Comment by jackpirate 2 months ago

3 replies

> I can talk about concepts like "atoms" or "bacteria" or "black holes" with anyone, and they'll know what they are - even if their knowledge of those subjects isn't in depth.

I'm not convinced this is an unalloyed good. Knowing that a disease is caused by "bacteria" instead of "demons" isn't really helpful if you don't have a deep understanding of exactly what bacteria is. See, for example, all of the people who want antibiotics whenever they're sick for any reason. We've just replaced one set of weird beliefs in the general populace with another and given it a veneer of science.

rimunroe 2 months ago

> Knowing that a disease is caused by "bacteria" instead of "demons" isn't really helpful if you don't have a deep understanding of exactly what bacteria is.

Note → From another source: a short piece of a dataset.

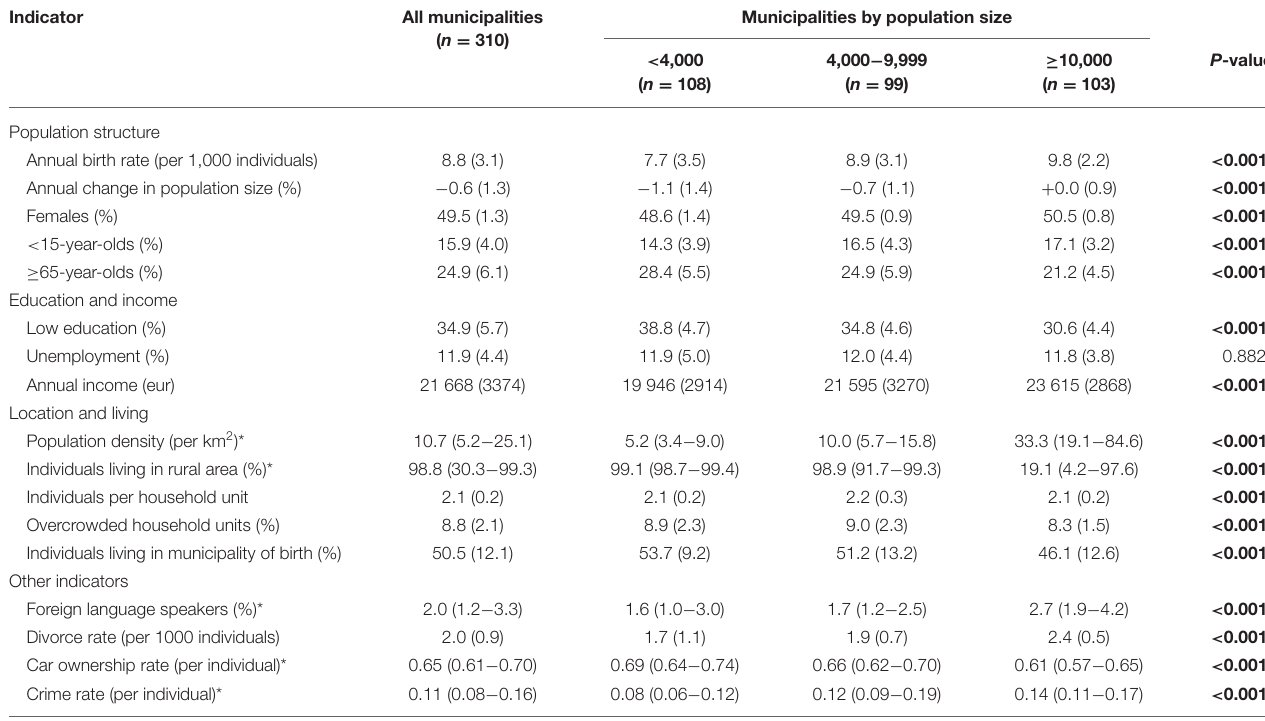
TABLE 1 | Characteristics of the Finnish municipalities in 2011–2018.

This is a poor example. Even an incomplete image of the germ theory of disease is a massive improvement over thinking illness is caused by demons. An extremely superficial understanding of bacteria as "microscopic organisms which can make you sick" gives good justification why people should do things like wash their hands, cover their mouth when coughing, and not lick the railing on a subway.

digging 2 months ago

Knowing the difference between bacteria being living organisms and viruses being not-quite-alive does not qualify as a "deep understanding" though.

Further, the presence of people misunderstanding something that most of the population knows pretty well in no way makes teaching that subject to the population bad. Your assertion would require that believing demons cause sickness actually has benefits we've lost.

iteria 2 months ago

But more people know what bacteria are at a baseline level and what they do with diseases than before when all we had were demons/bad humors/etc.

There are functionally illiterate people too in modern day and the average reading level is still elementary school level, but that's vastly better than before when the average person couldn't read at all.